=== Begin Enclosure ===
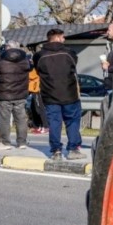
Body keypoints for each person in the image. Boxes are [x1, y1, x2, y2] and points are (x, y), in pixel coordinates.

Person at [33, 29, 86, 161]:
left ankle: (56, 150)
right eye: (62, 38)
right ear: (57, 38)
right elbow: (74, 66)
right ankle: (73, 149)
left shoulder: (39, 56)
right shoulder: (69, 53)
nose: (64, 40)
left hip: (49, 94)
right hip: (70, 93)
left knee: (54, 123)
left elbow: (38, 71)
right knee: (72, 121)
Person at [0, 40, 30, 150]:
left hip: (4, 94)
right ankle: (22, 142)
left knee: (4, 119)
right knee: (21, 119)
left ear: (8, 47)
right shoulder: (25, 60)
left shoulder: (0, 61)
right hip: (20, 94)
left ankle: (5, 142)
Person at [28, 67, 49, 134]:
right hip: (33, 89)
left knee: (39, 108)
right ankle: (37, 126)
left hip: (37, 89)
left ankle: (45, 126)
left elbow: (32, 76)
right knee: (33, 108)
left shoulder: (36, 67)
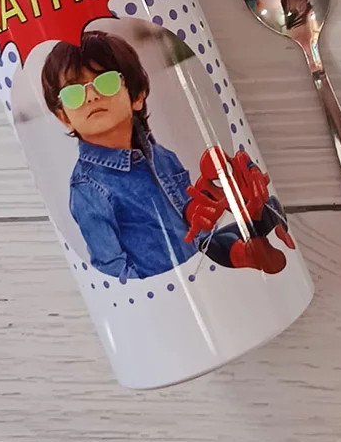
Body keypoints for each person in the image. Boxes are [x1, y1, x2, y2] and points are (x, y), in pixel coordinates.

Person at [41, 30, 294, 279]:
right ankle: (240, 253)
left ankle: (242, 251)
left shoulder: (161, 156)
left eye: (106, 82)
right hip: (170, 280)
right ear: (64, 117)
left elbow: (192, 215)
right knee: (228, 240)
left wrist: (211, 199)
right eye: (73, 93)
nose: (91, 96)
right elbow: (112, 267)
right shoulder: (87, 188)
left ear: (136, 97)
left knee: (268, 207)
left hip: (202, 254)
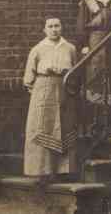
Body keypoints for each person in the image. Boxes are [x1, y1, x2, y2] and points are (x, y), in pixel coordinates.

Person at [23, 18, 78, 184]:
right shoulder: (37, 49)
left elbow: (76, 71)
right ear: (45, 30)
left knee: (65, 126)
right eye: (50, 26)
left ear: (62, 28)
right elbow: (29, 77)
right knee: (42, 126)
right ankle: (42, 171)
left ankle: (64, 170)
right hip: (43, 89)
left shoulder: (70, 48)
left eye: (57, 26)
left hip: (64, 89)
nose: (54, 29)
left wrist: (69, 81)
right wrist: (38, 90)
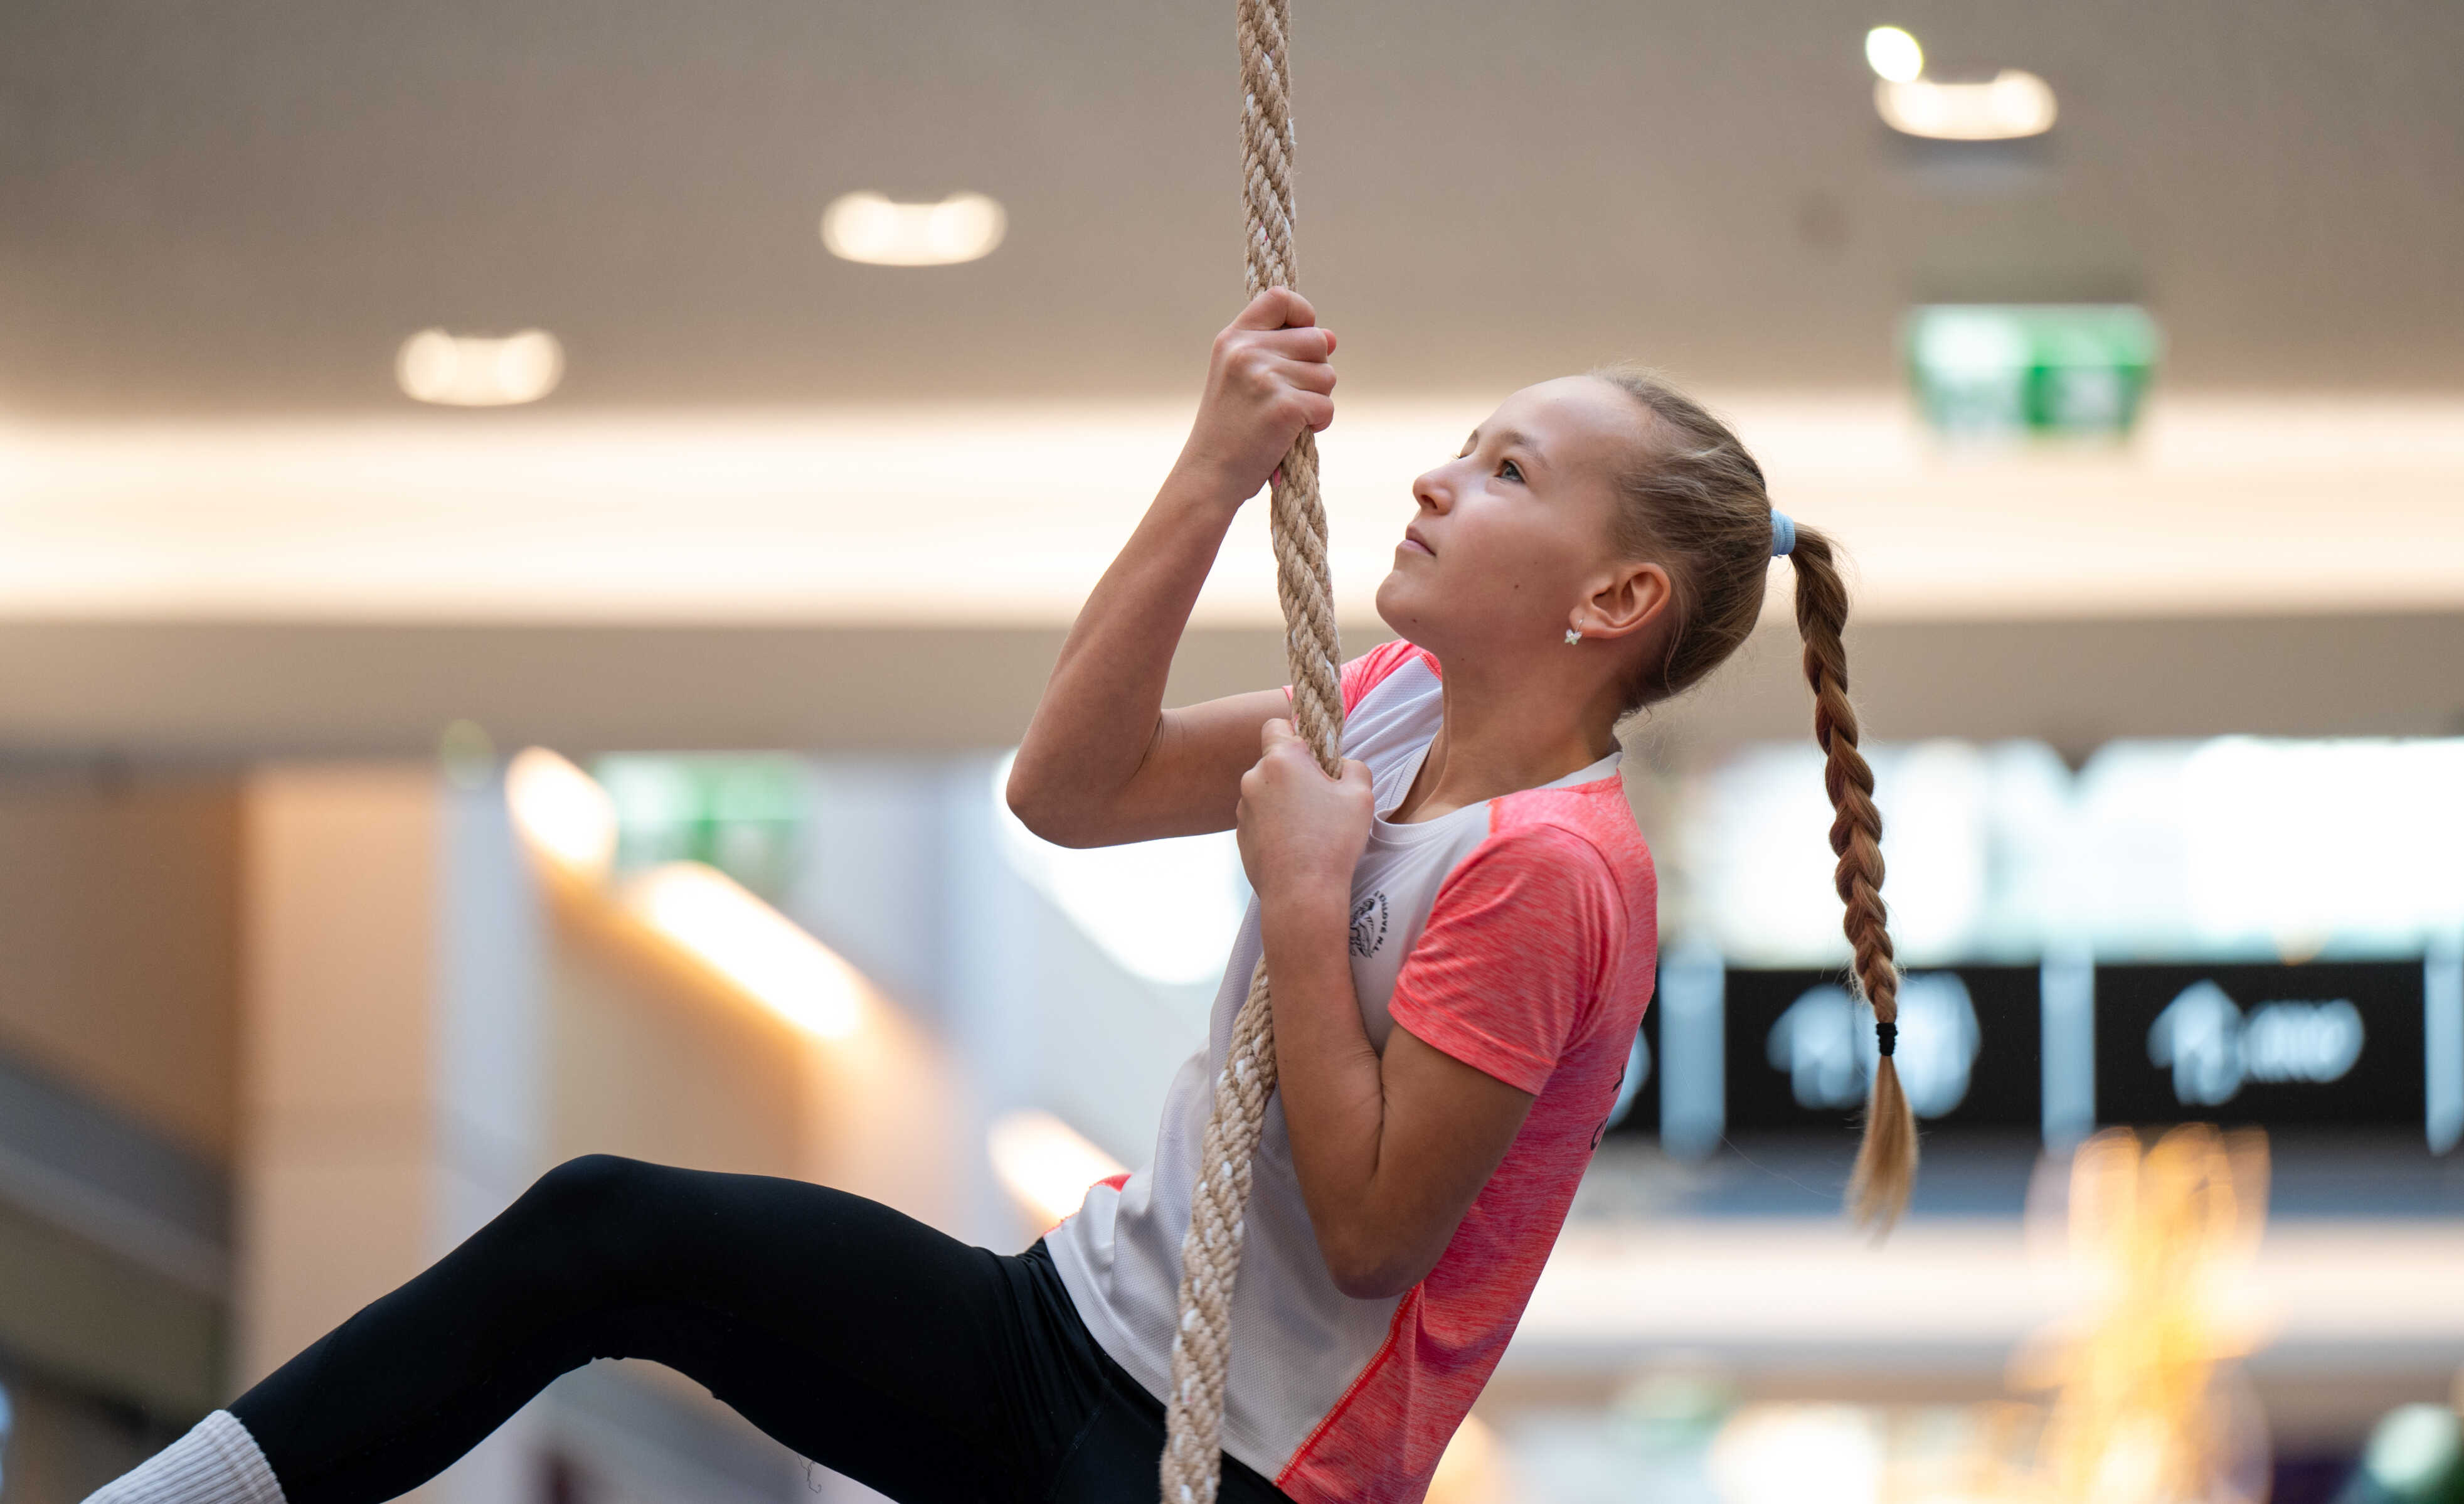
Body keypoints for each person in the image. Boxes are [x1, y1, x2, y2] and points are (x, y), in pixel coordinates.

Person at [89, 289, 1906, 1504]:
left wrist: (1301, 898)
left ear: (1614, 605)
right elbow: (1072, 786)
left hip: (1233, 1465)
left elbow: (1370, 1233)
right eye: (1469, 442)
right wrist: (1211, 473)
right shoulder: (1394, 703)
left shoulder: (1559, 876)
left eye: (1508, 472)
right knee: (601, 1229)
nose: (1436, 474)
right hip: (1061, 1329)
=== End Enclosure ===
■ WHAT NEEDS TO BE DONE
The result should be an exact repetition of all the records. Drop the pictures.

■ TASK SOLUTION
Body keypoints for each person in the image. Boxes are [x1, y1, x2, y2] and points are (x, y), in pixel coordinates.

Person at [33, 29, 86, 161]:
left ankle: (56, 150)
right eye: (62, 38)
right ear: (57, 38)
right elbow: (74, 66)
right ankle: (73, 149)
left shoulder: (39, 56)
right shoulder: (69, 53)
nose: (64, 40)
left hip: (49, 94)
right hip: (70, 93)
left knee: (54, 123)
left elbow: (38, 71)
right knee: (72, 121)
Person at [0, 40, 30, 150]:
left hip: (4, 94)
right ankle: (22, 142)
left knee: (4, 119)
right knee: (21, 119)
left ear: (8, 47)
right shoulder: (25, 60)
left shoulder: (0, 61)
right hip: (20, 94)
left ankle: (5, 142)
Person at [28, 67, 49, 134]:
right hip: (33, 89)
left knee: (39, 108)
right ankle: (37, 126)
left hip: (37, 89)
left ankle: (45, 126)
left elbow: (32, 76)
right knee: (33, 108)
left shoulder: (36, 67)
Body keypoints for each person in the image. Boxes are [x1, y1, x2, y2] and points are (x, y), in pixel coordinates.

Person at [41, 30, 294, 279]:
right ankle: (240, 253)
left ankle: (242, 251)
left shoulder: (161, 156)
left eye: (106, 82)
right hip: (170, 280)
right ear: (64, 117)
left elbow: (192, 215)
right knee: (228, 240)
left wrist: (211, 199)
right eye: (73, 93)
nose: (91, 96)
right elbow: (112, 267)
right shoulder: (87, 188)
left ear: (136, 97)
left knee: (268, 207)
left hip: (202, 254)
Body keypoints for each person in the image. Boxes are [x1, y1, x2, y2] and points are (x, y), in pixel coordinates.

Person at [23, 18, 78, 184]:
right shoulder: (37, 49)
left elbow: (76, 71)
right ear: (45, 30)
left knee: (65, 126)
right eye: (50, 26)
left ear: (62, 28)
right elbow: (29, 77)
right knee: (42, 126)
right ankle: (42, 171)
left ankle: (64, 170)
right hip: (43, 89)
left shoulder: (70, 48)
left eye: (57, 26)
left hip: (64, 89)
nose: (54, 29)
left wrist: (69, 81)
right wrist: (38, 90)
Body keypoints for each person in the image. Boxes are [x1, y1, x2, y2] and points are (x, y), in pixel coordinates.

Person at [89, 289, 1906, 1504]:
left wrist: (1301, 898)
left ear: (1614, 605)
right elbow: (1072, 786)
left hip: (1233, 1465)
left elbow: (1370, 1233)
right eye: (1469, 442)
right wrist: (1211, 473)
right shoulder: (1394, 703)
left shoulder: (1559, 876)
left eye: (1508, 472)
right knee: (601, 1229)
nose: (1436, 474)
right hip: (1061, 1329)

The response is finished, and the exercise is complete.